Tuesday, August 20, 2013

'Cape Fear' Made Me Appreciate The Simpsons More

With nothing to do on a Monday night, I sat down on the couch to watch one of the movies I recorded over the weekend.  I settled on Martin Scorsese's remake of Cape Fear from 1991 since I had never seen it.  The knew the basic plot from watching The Simpsons take on the movie as a doe-eye youth.  

Robert De Niro plays Max Cady, a convicted rapist who is released from prison after serving a 14 year sentence.  He begins stalking the family of the man who defended him all those years ago, but he never really steps a toe over the line so the family can take any legal action against him.  As more time passes, the more aggressive Cady becomes.  Nick Nolte and Jessica Lange play mom and pop to Juliette Lewis.  

First of all, this movie scared the crap out of me.  De Niro is cocky and calm at the same time.  He knows exactly what he's doing, and he is relishing torturing the Bowden family.  There is one scene where he lures daughter Danielle into the high school auditorium and charms her enough that he ends up kissing her.  It's so creepy and weird and wrong and I couldn't tear my eyes away.  Illeana Douglas shows up early in the flick as Nolte's flirtatious colleague who has a terrifying encounter with Cady.

I have been a fan of The Simpsons for as long as I remember.  Sure, I don't really watch the series regularly, and there are more risque things on television now, but The Simpsons will always have a huge place in my television heart. 
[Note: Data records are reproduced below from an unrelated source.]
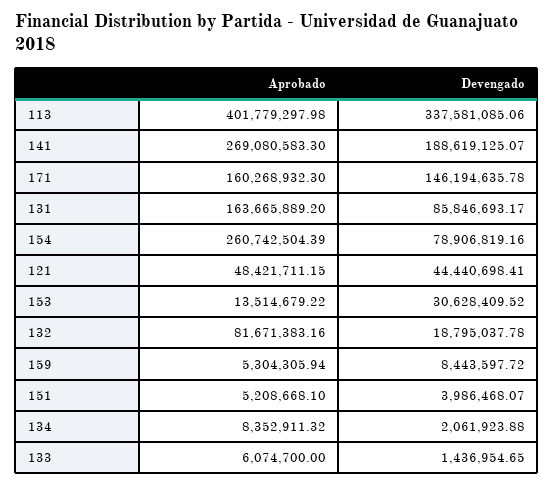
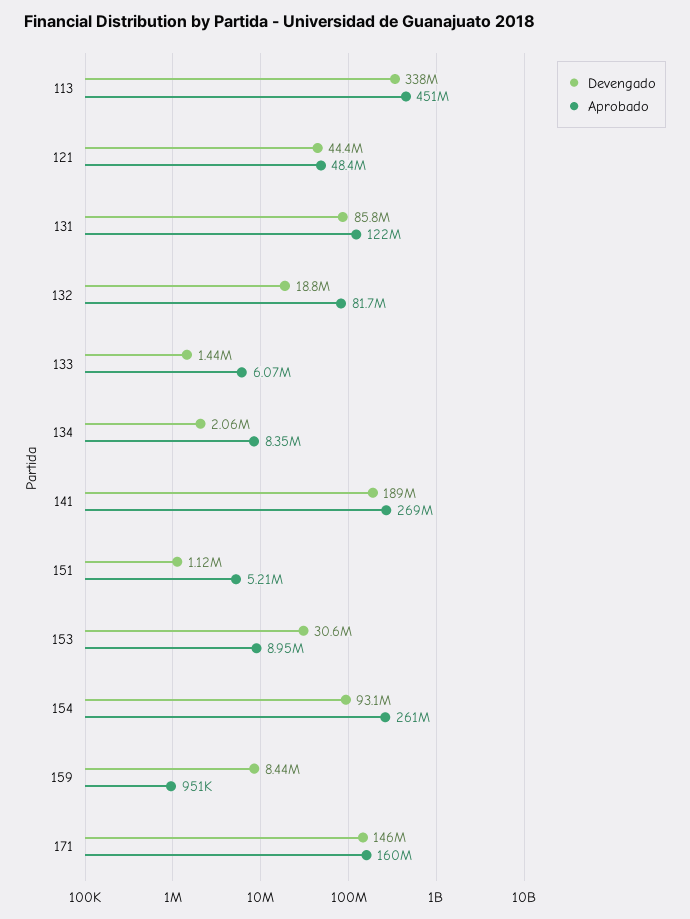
Aprobado, 113: 401779297.98 -> 451000000
Aprobado, 131: 163665889.2 -> 122000000
Devengado, 154: 78906819.16 -> 93100000
Aprobado, 153: 13514679.22 -> 8950000
Aprobado, 159: 5304305.94 -> 951000
Devengado, 151: 3986468.07 -> 1120000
In 1993, The Simpsons aired an episode titled "Cape Feare."  Bart begins receiving death threats from Sideshow Bob.  Bob framed Bart's idol Krusty the Klown for armed robbery, and Bob, naturally, wants revenge.  Thus begins one of the sharpest parodies of a film I've ever seen.  The shot-by-shot takes on Scorsese's film (not to mention the 1962 original and allusions to other films like Psycho) are amazing.  

I know, I know.  I am incredibly late on appreciating this, but sometimes, while watching the film last night, I giggled because I thought of Sideshow Bob stepping on rakes or Homer scaring Bart before he goes to bed.

The Simpsons was the best at parodying other form of entertainment.  Each episode featured references to pop culture and films.  Since I don't watch it as much, I am not sure if they are at the top of their game still, but if you check out anything between 1990 and 1995, you were bound to find something as appreciative.  This show loves the stuff it's making fun of.